Question

a box contains the following mixture of colored marbles 2 black, 3 red, 5 yellow, and 2 green. If two marbles are drawn, the second being drawn n after the first is replaced, then what is the probability that both are black?

Answer 1

(2/12)^2 = ?

Answer 2

If the events are independent, the probability of both/all events occurring is determined by multiplying the probabilities of the individual events.

Answer 3

[AI-generated answer — Step-by-Step Bot]

To find the probability of drawing two black marbles, we need to determine the total number of marbles and the number of black marbles.
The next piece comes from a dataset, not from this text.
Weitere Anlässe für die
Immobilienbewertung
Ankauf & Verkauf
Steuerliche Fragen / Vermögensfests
Total number of marbles = 2 (black) + 3 (red) + 5 (yellow) + 2 (green) = 12 marbles

Number of black marbles = 2

When drawing with replacement, the probability of an event occurring remains the same each time. Therefore, the probability of drawing a black marble on the first draw is 2/12.
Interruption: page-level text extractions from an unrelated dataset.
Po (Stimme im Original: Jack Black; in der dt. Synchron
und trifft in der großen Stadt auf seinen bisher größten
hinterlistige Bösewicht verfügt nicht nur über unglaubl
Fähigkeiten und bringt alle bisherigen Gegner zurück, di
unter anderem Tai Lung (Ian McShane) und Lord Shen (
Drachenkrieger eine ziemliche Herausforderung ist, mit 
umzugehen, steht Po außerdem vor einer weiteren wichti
Since the marble is replaced, the probability of drawing a black marble on the second draw is also 2/12.

To find the probability of both events happening, we multiply the probabilities: (2/12) * (2/12) = 4/144 = 1/36.

Therefore, the probability of drawing two black marbles with replacement is 1/36.

Answer 4

[AI-generated answer — Explain Bot]

To find the probability of drawing two black marbles, we need to calculate the probability of drawing a black marble on the first draw and then drawing a black marble again on the second draw, assuming the first marble is replaced.
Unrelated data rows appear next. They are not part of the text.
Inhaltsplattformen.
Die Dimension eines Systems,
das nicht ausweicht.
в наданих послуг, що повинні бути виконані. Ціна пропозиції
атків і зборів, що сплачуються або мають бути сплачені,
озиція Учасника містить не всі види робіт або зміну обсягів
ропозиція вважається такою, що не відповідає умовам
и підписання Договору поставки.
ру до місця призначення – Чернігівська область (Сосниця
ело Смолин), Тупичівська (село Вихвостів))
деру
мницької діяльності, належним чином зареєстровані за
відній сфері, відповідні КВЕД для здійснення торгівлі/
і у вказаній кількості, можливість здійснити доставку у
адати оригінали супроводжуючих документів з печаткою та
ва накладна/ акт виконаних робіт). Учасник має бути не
Step 1: Find the probability of drawing a black marble on the first draw.
In this case, there are a total of 2 black marbles out of the total number of marbles in the box. Therefore, the probability of drawing a black marble on the first draw is:
P(1st draw = black) = number of black marbles / total number of marbles
P(1st draw = black) = 2 / (2 + 3 + 5 + 2)
P(1st draw = black) = 2 / 12
P(1st draw = black) = 1/6

Step 2: Find the probability of drawing a black marble on the second draw after replacing the first black marble.
Since we are replacing the first marble after it is drawn, the probability of drawing a black marble on the second draw is the same as the probability of drawing a black marble on the first draw:
P(2nd draw = black) = P(1st draw = black)
P(2nd draw = black) = 1/6

Step 3: Find the probability of both marbles being black.
To find the probability of both marbles being black, we multiply the probabilities of the independent events (drawing a black marble on the first draw and drawing a black marble on the second draw):
P(both black) = P(1st draw = black) * P(2nd draw = black)
P(both black) = (1/6) * (1/6)
P(both black) = 1/36

Therefore, the probability that both marbles drawn are black is 1/36.